发布时间:2019-01-29 04:04:00 影响了:

  〔关键词〕 陶渊明;诗歌;意象;菊花;赏析   〔中图分类号〕 G633.33〔文献标识码〕 A   〔文章编号〕 1004―0463(2008)07(A)―0060―01
  
  陶渊明一生中的大部分时间是在归隐中度过的。归隐后的陶渊明独爱菊花,菊花是他咏唱和赞颂的对象,更是表现他性格特征和美学意义的一个典型形象。诗人归隐后对菊花的咏唱体现了极高的审美情趣和审美愉悦。
  
  一、“菊之境”与“我之境”相互融合
  
  “菊之境”可谓之“无我之境”。王国维说:“无我之境,以物观物,故不知何者为我,何者为物。”“无我之境,人惟于静中得之。”陶渊明《饮酒》诗中“采菊东篱下,悠然见南山”一句就属于“无我之境”。其实,严格地说,诗在任何境界中都必须有“我”,都必须是“我”的性格、情趣和经验的写照。只是诗人情感不在诗中直接显出,所以好像无我一般。也就是说诗人的心境是“悠然”的,眼中的景色也是“悠然”的,诗人只是把这一景色的直觉诉诸笔端,表面看似与己无关, 但情感内涵却是多种多样的。因此,在这种“无我之境”中也渗透着“有我之境”,即“菊之境”融合着“我之境”。王国维说:“有我之境,以我观物,故物皆著我之色彩。”“有我之境,于由动之静时得之。”《饮酒》中的“菊花”是在“悠然”中染上情感色彩的。
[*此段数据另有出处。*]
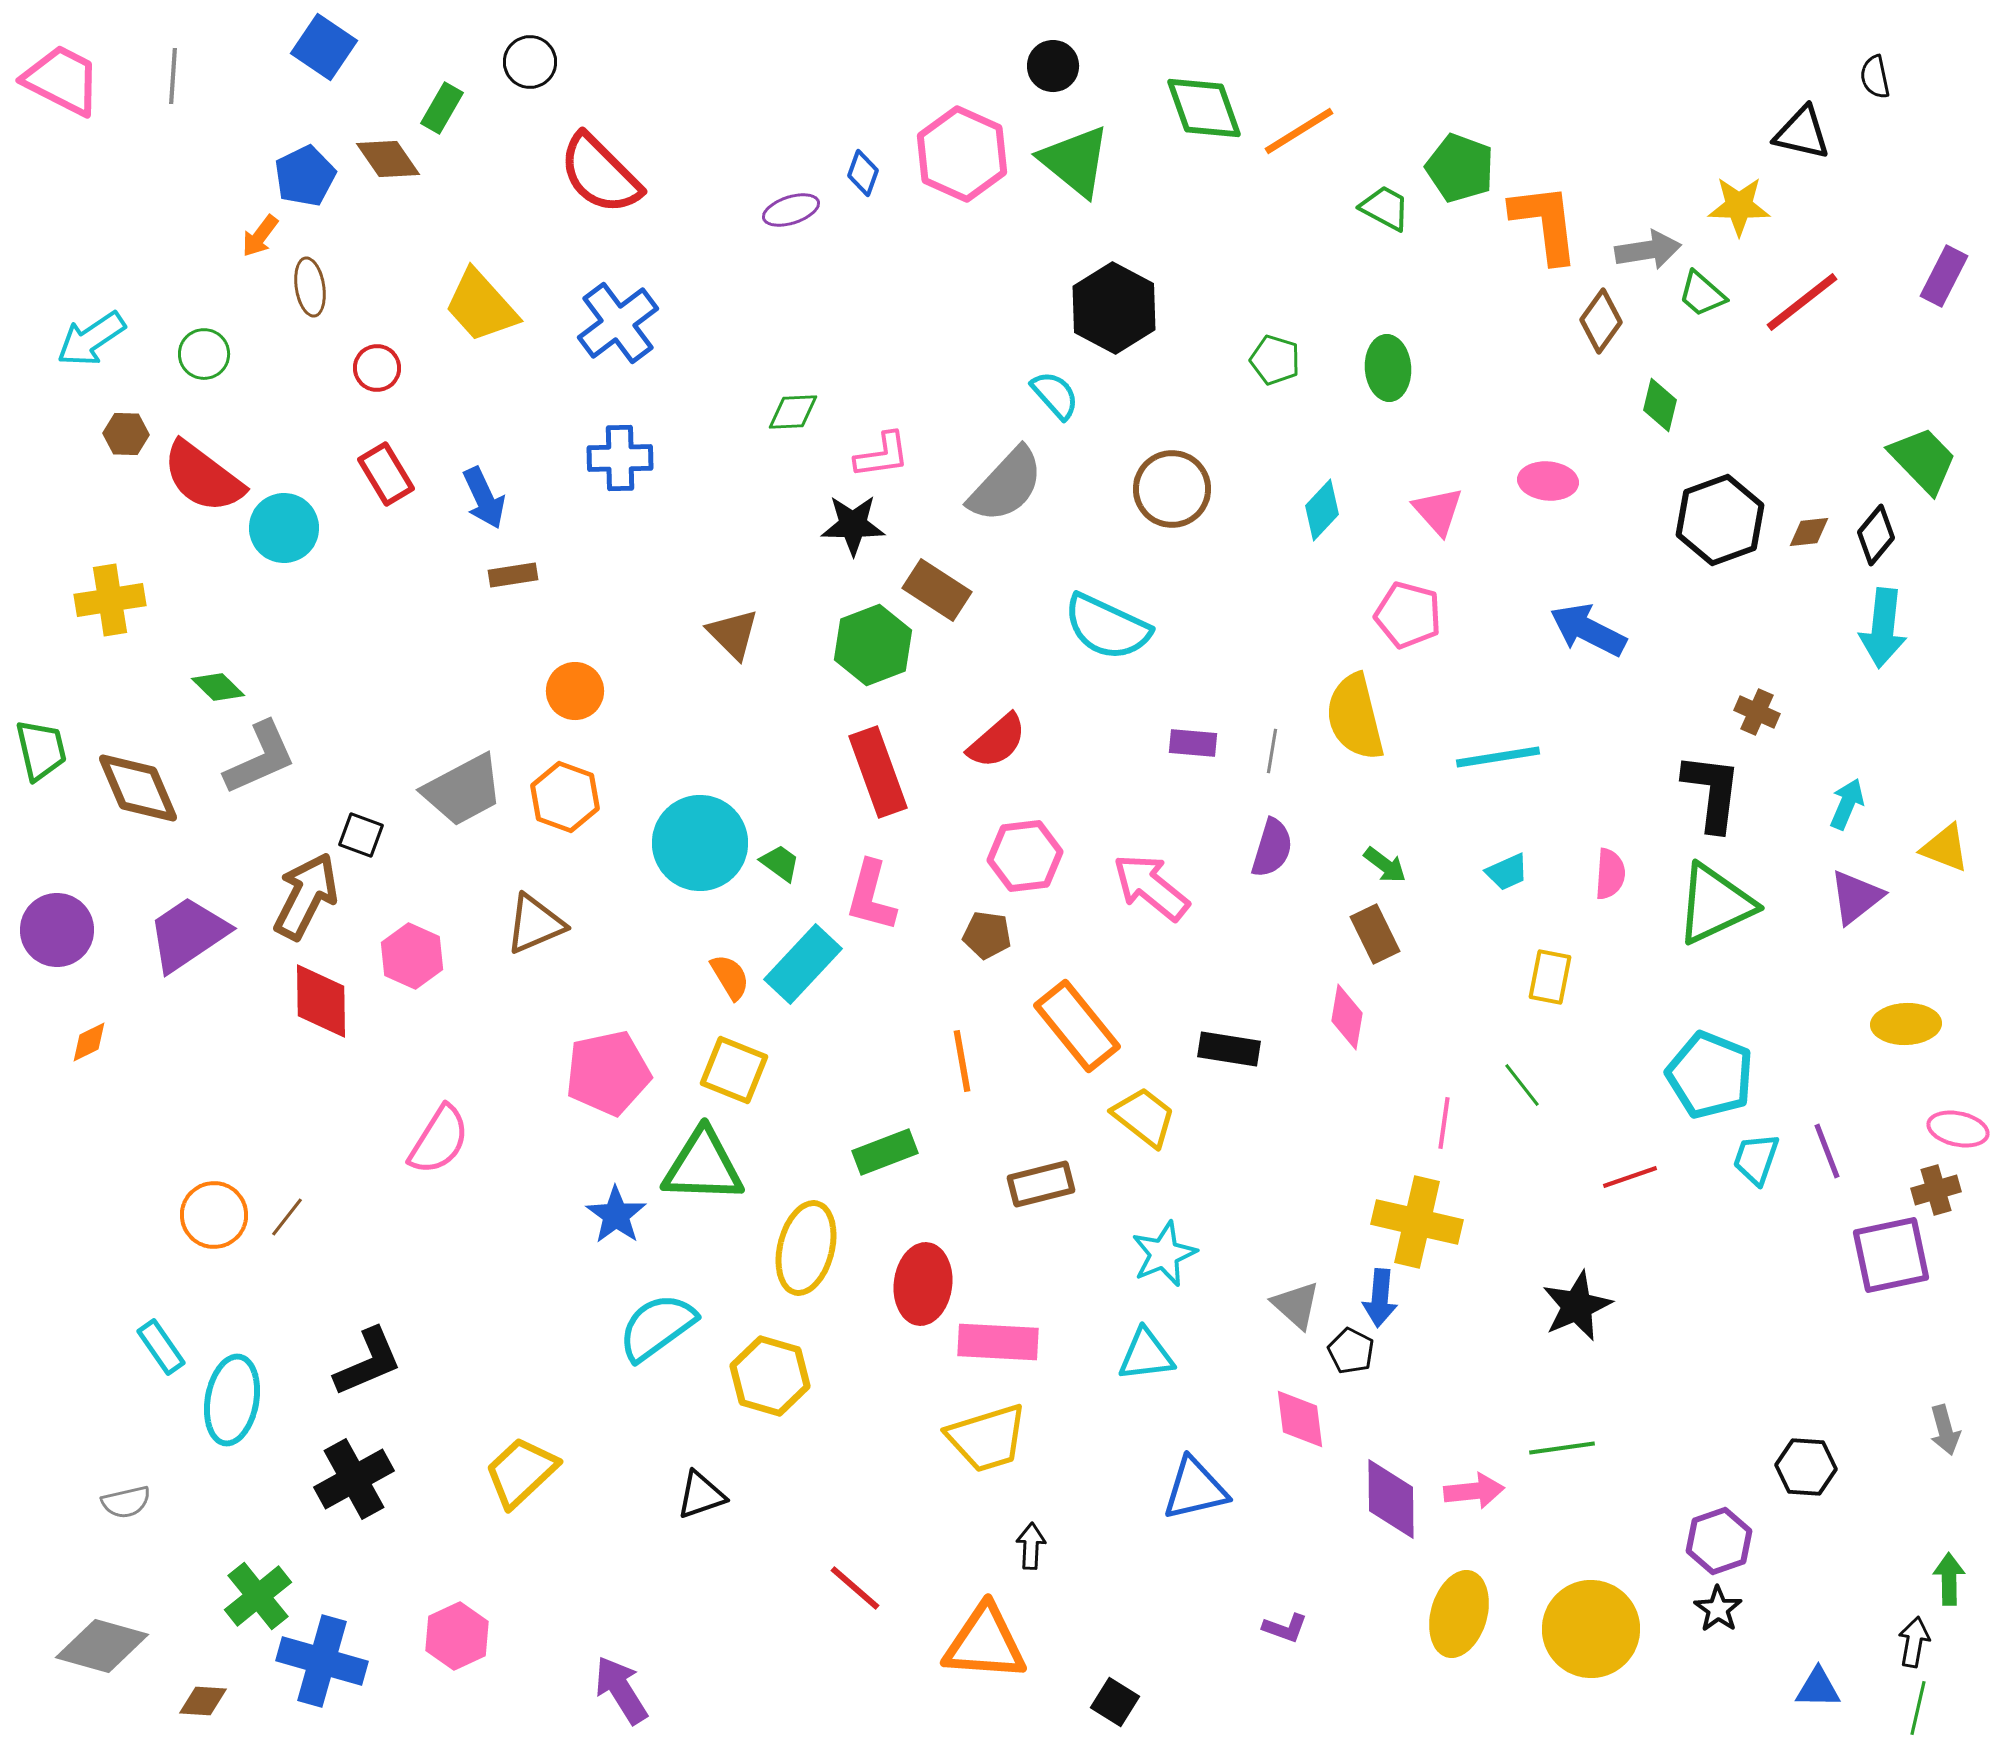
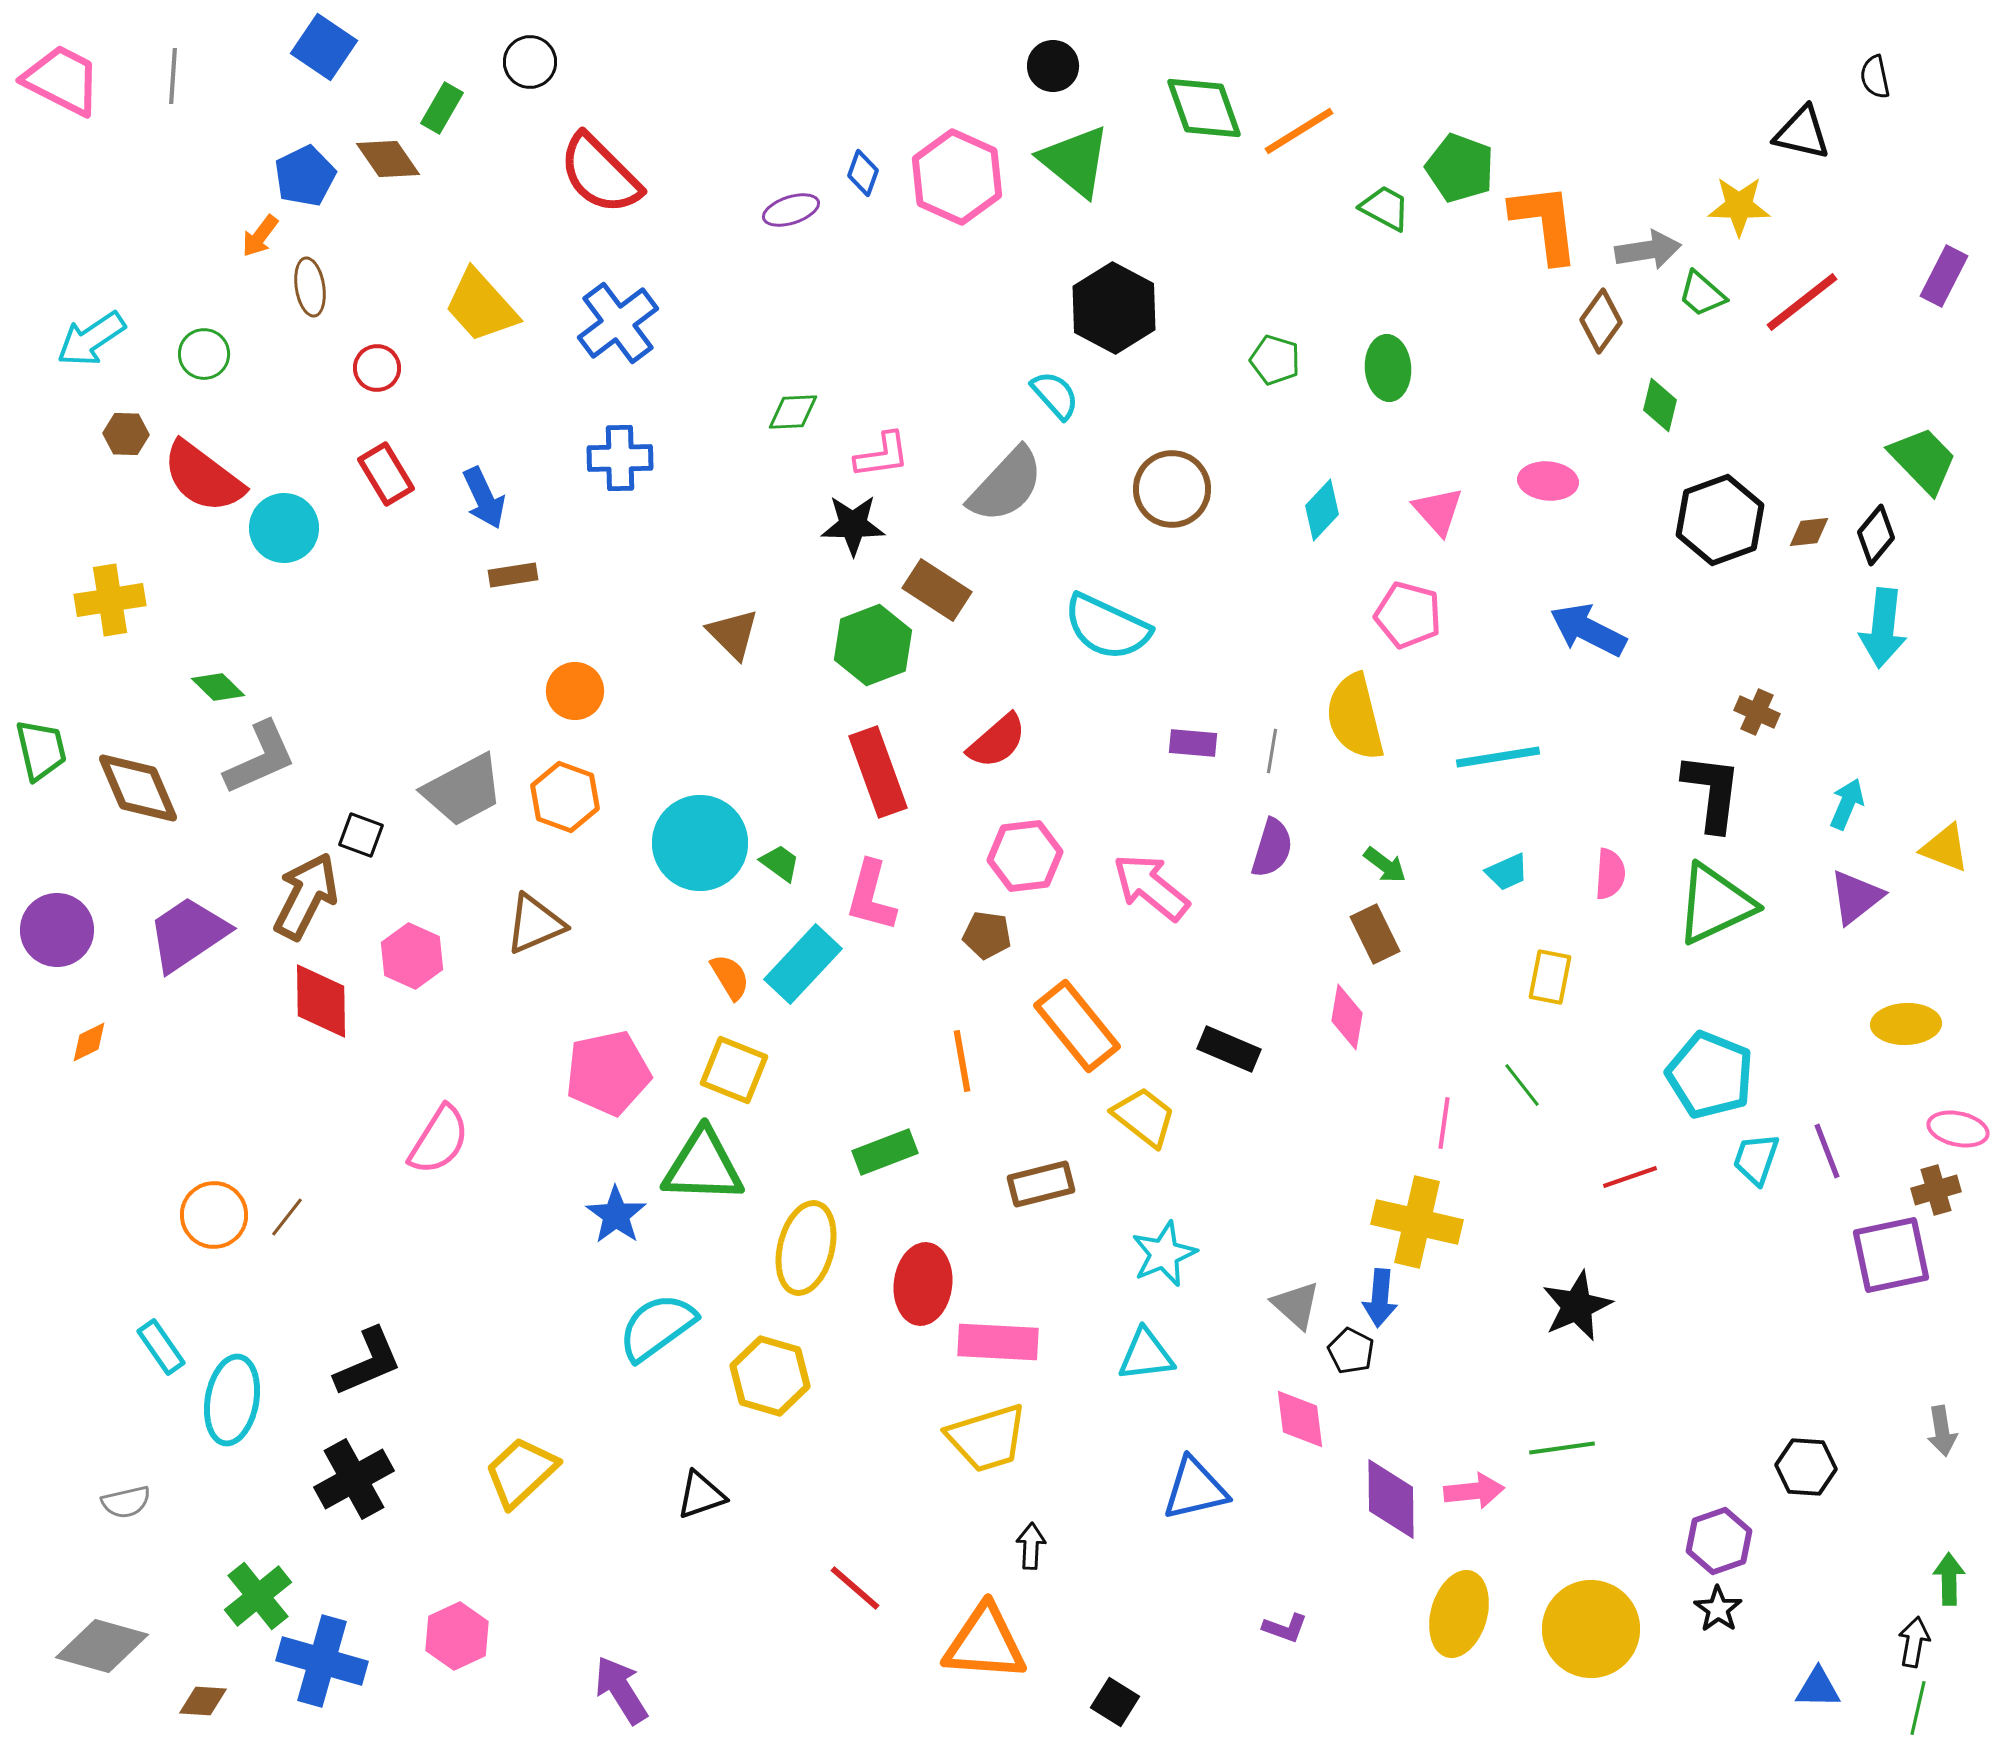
pink hexagon at (962, 154): moved 5 px left, 23 px down
black rectangle at (1229, 1049): rotated 14 degrees clockwise
gray arrow at (1945, 1430): moved 3 px left, 1 px down; rotated 6 degrees clockwise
诗中的“我”,是披露自然风貌的主观存在。作为我观之物,实际上也染上了“我”之色彩。 客观冷静的描绘渗透着主观情思,主观情思寄寓在客观冷静的描绘中。这里没有斧凿雕琢之痕,真是“清水出芙蓉,天然去雕饰”。 欣赏陶渊明的“菊”诗,可以从“菊之境”和“我之境”的相互融合中感受诗人的生命情调和意味。
  
  二、菊花是可感的体现社会生活本质的自然形象,是陶渊明精神的一种投影
  
  菊花是有形的实的,而精神是无形的。化精神为菊花,就是要以神求形。归隐的陶渊明寓精神于菊花中,菊花呈现出诗人淡泊宁静的心志。“三径就荒,松菊犹存”(陶渊明《归去来兮辞》),小径荒芜了,但松树和菊花依然宁静地存在着。诗人避开了达官贵人的车马喧嚣,在悠然自得的田园生活中,获得了自由而恬静的心情。“晨兴理荒秽,带月荷锄归”的情景真切而富于生活情趣,真是“我的劳动是生活的自由表现,因而我享受了生活的愉快”。菊花还呈现了陶渊明守志不移、刚正不阿的性格特征。在东晋那个“终日驱车走”的追名逐利的时代,东篱采菊本身就是反其道而行之的一种行为,是对当时社会现实的一种无言抗争。菊花也呈现出陶渊明热爱劳动、歌颂劳动的精神。“少无适俗韵,性本爱丘山”、“狗吠深巷中,鸡鸣桑树巅”等诗句勾勒出了一幅幅农村风俗画面,体现了陶渊明由衷喜爱劳动的情趣,这和“采菊东篱下,悠然见南山”是一脉相承的,是对诗人精神世界的沿袭。
  
  三、对菊花的咏唱,本质上是一种审美情绪的外化
  
  “菊之于渊明,犹兰之于屈子,梅之于放翁,都是诗人高风亮节的象征。” 诗的情绪在大自然中都能寻找出一种对应物,情绪托于物,物化的情绪便是诗。陶渊明志隐味深,菊正是他情绪深沉凝聚的载体。
  菊的风姿,正是诗人的情绪。《和郭主簿》中说:“芳菊开林耀,青松冠岩列,怀此贞秀姿,卓为霜下杰。”盛开在霜威下的菊花正是诗人不屈性格的传神写照。纵观诗人一生的境遇,尽管有做官的希望存在,但在追名逐利的东晋,诗人反其道而行之,热情歌颂霜威下的菊花正是其志之所在。
  陶渊明由菊花引起的情绪反应接近于联想。“采菊东篱下,悠然见南山。”是菊的悠然触动了诗人的自在恬静,这是人对自然的情绪对象化,是菊花引起了社会人的情绪的变化。这里没有尘嚣的一丝干扰,明净的氛围、纯洁的芬芳孕育了诗人平和自然的诗思。诗人对这种境界描绘得越自在、越纯洁,便越能体现对污浊社会的反感和不齿。情绪与社会形成了反差,在反差中体现了诗人情感的脉动。因此,“人不仅通过思维,而且以全部感觉在对象世界中肯定自己。”陶渊明将全部感觉投诸菊花,菊也深得其韵。
  陶渊明的“菊”意象为人们呈现出来的审美空间是一个开放性系统。对陶渊明菊诗从审美愉悦和审美情绪的一管之窥,有助于我们更深刻地体会陶渊明诗的艺术特色和艺术成就。